Another limitation was that this research explores ARs only during walking. This is just one example of a functional activity during which ARs may affect people with ABI. Therefore, the results of this study may not translate to other functional tasks such as sit-to-stand or standing.

Three-dimensional motion analysis is not without limitations. The shoulder joint is complex to model, as it consists of both scapulothoracic and glenohumeral components but the model used describes humeral movement relative to the trunk [30]. Additionally, the joint rotation centre is a rough estimate for the ball and socket joint [43] and there may be potential error related to soft tissue artefact [44]. Further, we could not capture data on the fingers.
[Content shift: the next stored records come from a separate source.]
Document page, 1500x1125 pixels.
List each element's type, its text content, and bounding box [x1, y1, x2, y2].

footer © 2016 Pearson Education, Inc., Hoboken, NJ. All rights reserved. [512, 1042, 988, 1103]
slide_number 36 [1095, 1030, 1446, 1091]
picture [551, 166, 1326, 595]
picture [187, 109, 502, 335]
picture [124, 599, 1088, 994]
This is an application for future research given that a clenched fist with finger flexion is a common pattern observed in people with upper limb spasticity [39] and is frequently rated by clinicians as being implicated in ARs [16]. However, 3DMA is the criterion-reference system available for biomechanical analysis and therefore provides the most accurate data possible without resorting to complex dynamic imaging systems.
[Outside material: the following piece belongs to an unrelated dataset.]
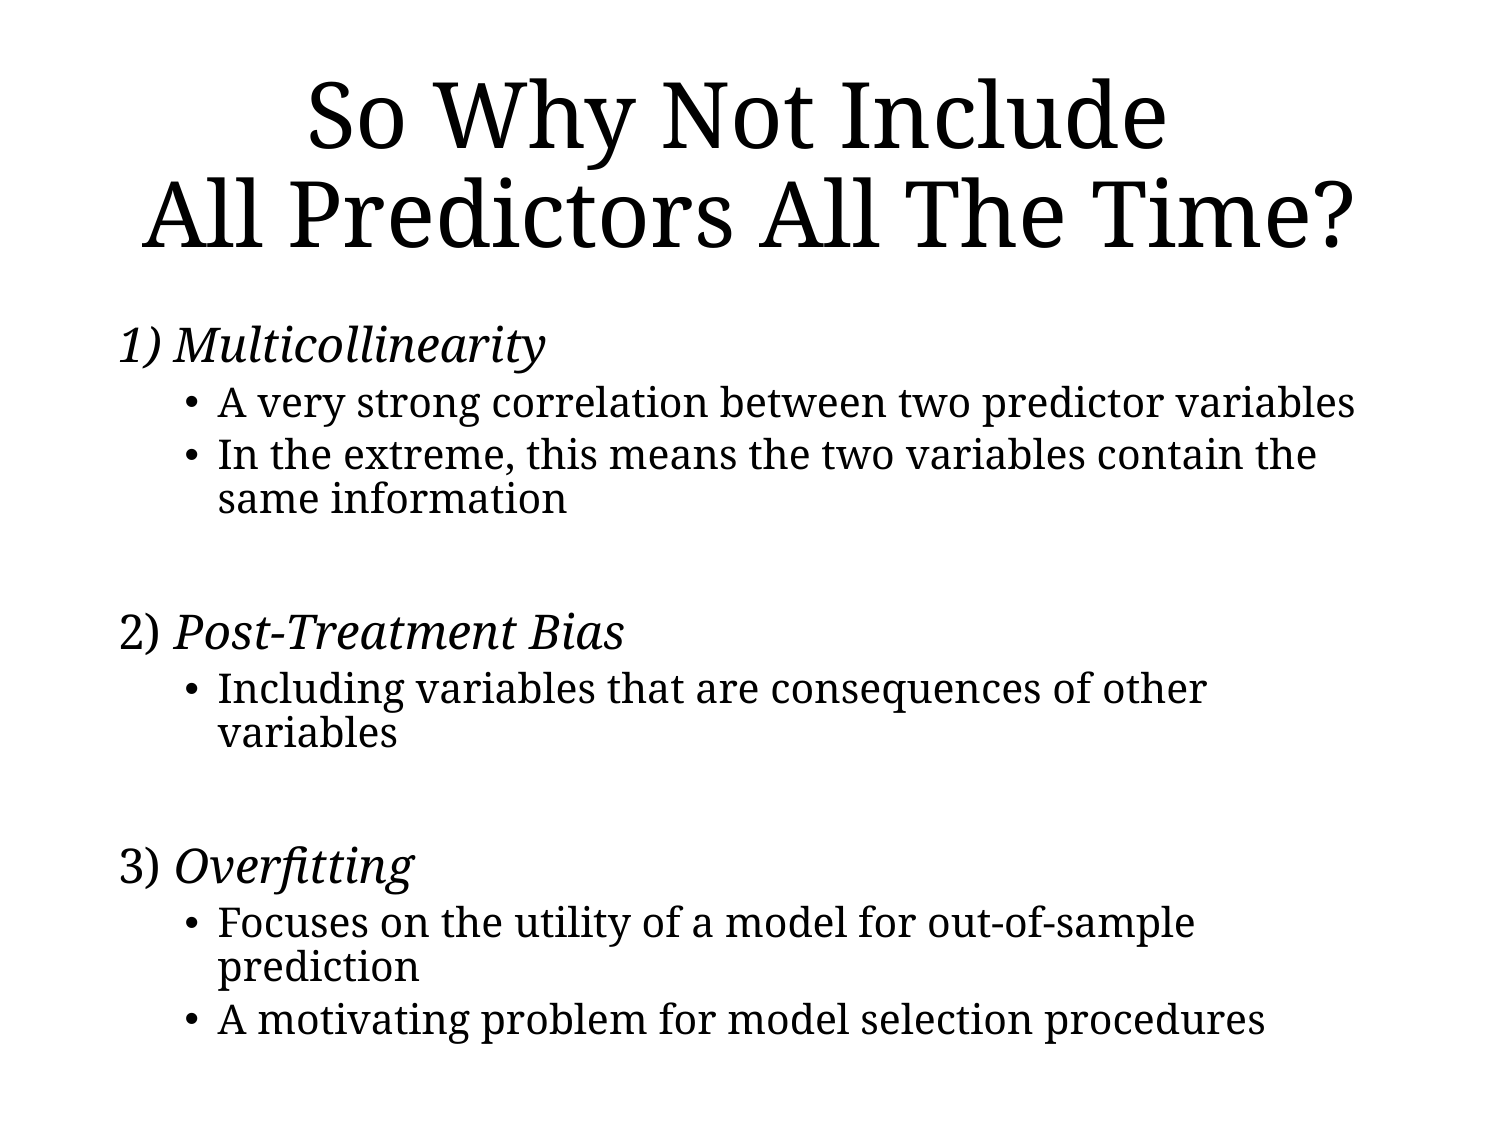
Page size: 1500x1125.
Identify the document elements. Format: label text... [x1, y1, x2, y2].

list 1) Multicollinearity A very strong correlation between two predictor variables In the extreme, this means the two variables contain the same information 2) Post-Treatment Bias Including variables that are consequences of other variables 3) Overfitting Focuses on the utility of a model for out-of-sample prediction A motivating problem for model selection procedures [103, 314, 1397, 1089]
title So Why Not Include All Predictors All The Time? [103, 59, 1397, 278]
The final limitation is the inclusion of a mixed ABI cohort including stroke, traumatic brain injury and stable neurosurgical conditions and relatively small sample size. Whilst the mixed cohort limits the ability to subgroup the patients based on diagnosis, this is in line with the International Consensus Statement for the management of upper limb disorders of tone [45]. Additionally, the cohort includes only people with ARs as a result of a stable upper motor neurone lesion and excludes other neurological diagnosis such as multiple sclerosis, Parkinson’s disease or incomplete spinal cord injury, where the pathophysiology of ARs may be different and the condition may be progressive. Whilst this study has relatively low participant numbers, it is one of the largest studies on ARs published to date and provides a preliminary insight into the kinematics of ARs. A larger sample may determine if subgroups with distinct patterns exist. However, subgrouping by aetiology (between aetiologies), or by pattern (within aetiologies) is beyond the scope of this paper.

Conclusion

In people with ABI who presented with ARs during walking, the most frequently affected axes of movement were elbow flexion, shoulder abduction and shoulder flexion. Shoulder rotation, forearm rotation and wrist flexion were implicated to a lesser extent, but were still of importance. These results can help clinicians prioritise their attention during assessment of ARs. Laboratory or clinical evaluation of ARs requires inclusion of all the major joints of the upper limb and not just the elbow joint.